Bella nodded her approval. "So what did he send y'here for?"
"He don't send me nowhere. You saved his life once, and so Ah owe you. Ah came so both of us could settle that debt." She slipped her fingers back into her glove and tugged into place, to give her hands something to do. "You know the penalties the feds are layin' down on mutants who don't register. You can probably guess what'll happen to you if you do."
Bella nodded. "My littler cousins said dat two kids from dey high school dat registered ain't been seen in class for a week. Rumor is dey got suspended pending investigation of if dey been cheating on every exam since kindergarten. Course, if I was de feds, an' I had a list of every twelve-year-old kid wid superpowers, I'd be openin' up a private education institution wid real think walls right about now."
"They probably are, we just haven't found it yet. There's an evacuation happening. We've got a safe place to go. If you want to get out, Ah can make that happen. That's all."

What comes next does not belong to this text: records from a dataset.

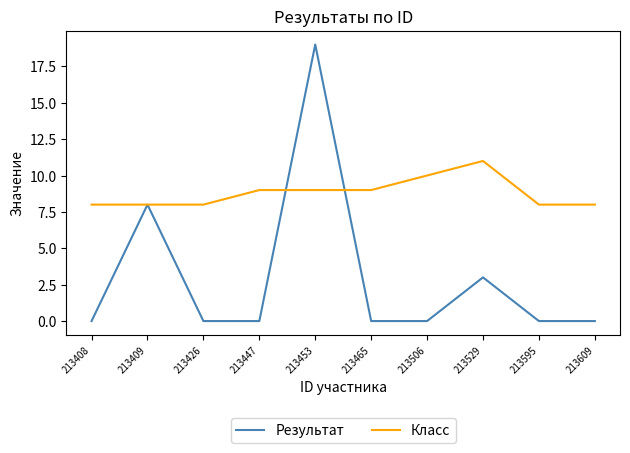

At which category does Результат reach its first local peak?

213409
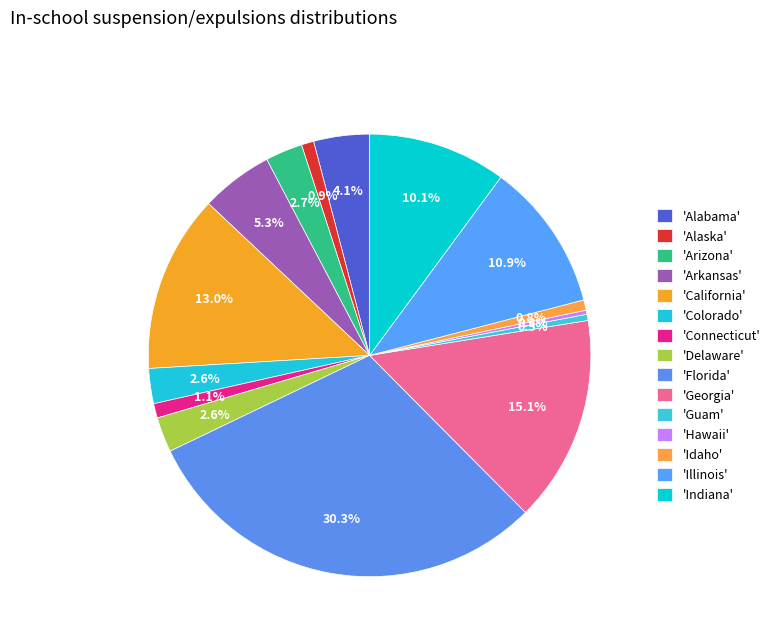

Count the number of slices in the pie.

15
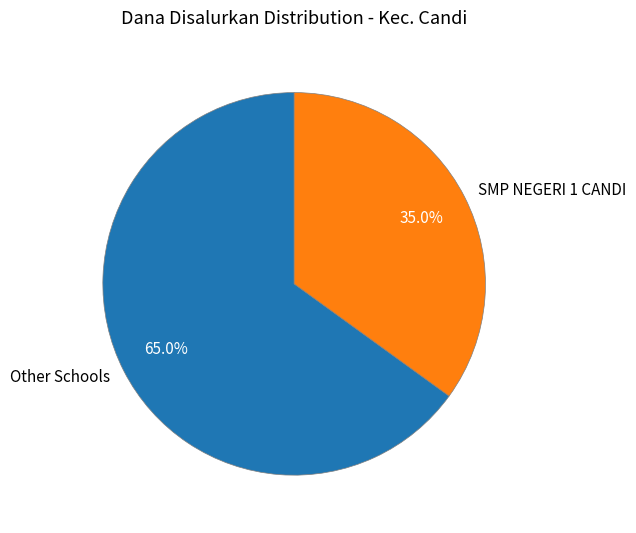

What is the total percentage of SMP NEGERI 1 CANDI and Other Schools?

100.0%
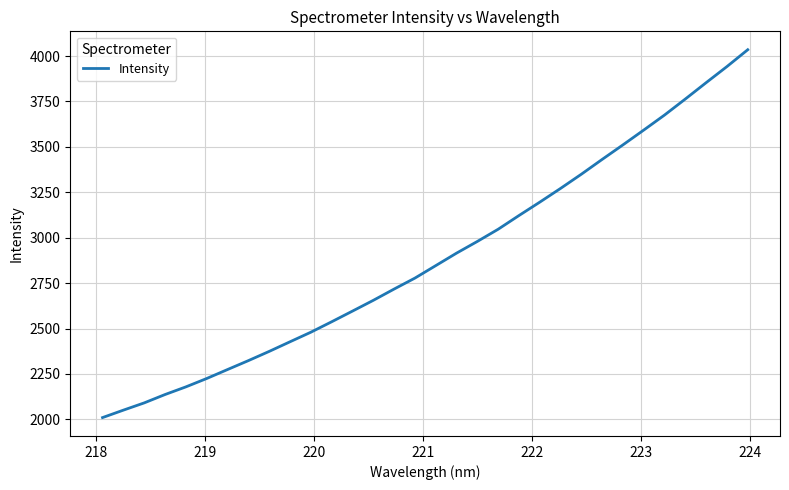

What is the minimum value shown in the chart?

2010.0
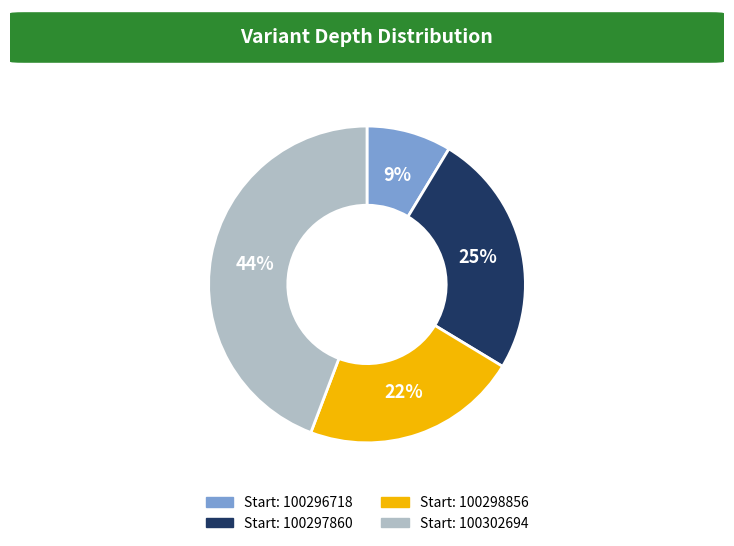

Is it true that Start: 100297860 is 25% of the pie?

True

Now that she said it, it seemed silly, anticlimactic. She slipped the fingers of one hand between the fingers of the other and snugged the glove into place, to give herself something to do.
"Generous," Bella said, her tone unreadable. "But unnecessary. I know how t'stay clear of de law."
"Ah know y'do. Remy just wanted t'be sure. If you're gonna stay, just—keep your head down. The feds are startin' to figure out what to look for. Ah had to take a freakin' plane here because the Air Force is swarmin' around like mosquitoes. Don't use your powers any more than you kin help. You figured out how to shut it down at all?"
Bella nodded. "Mostly." She hesitated, and some of her queenly confidence seemed to drain away, replace with hesitance that bordered on shyness. "You live with telepaths, c'est ça?"
Rogue nodded.
"Any a'dem ever talk about havin' . . . dreams?"
"What kind of dreams?"
"Dreams where I'm bein' hunted. Like somebody's lookin' for me and it's just a matter a'time until dey find where I'm hidin'."
Rogue racked her brains. "Ah remember Jean sayin' once that when she first started manifesting, she'd pick things up when she was driftin' off to sleep or just wakin' up, and it took her a while to figure out that what she was dreamin' about was really what the people around her were thinkin'. But unless your family's schemin' to kill ya, which considering it's your family Ah wouldn't be too surprised about, it's probably just all the stress. You could cut the tension around here with a knife."
Bella nodded, accepting the answer, although it seemed like she was disappointed by its brevity.
"If you're stayin', then good luck to you," Rogue said at last. "Delphine, thank you so much. Ah know arrangin' this wasn't convenient for you. Ah've got a, uh, a plane to catch."
French lessons:
Desolé, as you know, is 'Sorry.'
T'inquiete pas: Don't worry.
Reveille-toi, cherie. C'est l'heure: Wake up, darling. It's time.
Il faut que tu t'envas bientot. Tu peut te doucher, et il y a du petit dej. Ca va? You need to leave pretty soon. You can take a shower, and there's breakfast. Sound good?
Peut-tu le prendre de moi? Can you take it from me?
A-t-il marché? Did it work?
C'est ça? That's right, isn't it?
And Author's Notes:
Um . . . I'm sorry. I'm so sorry. I swear I will do better.
In other news, everybody congratulate me! I start my graduate degree in English Literature in two weeks. Yaay!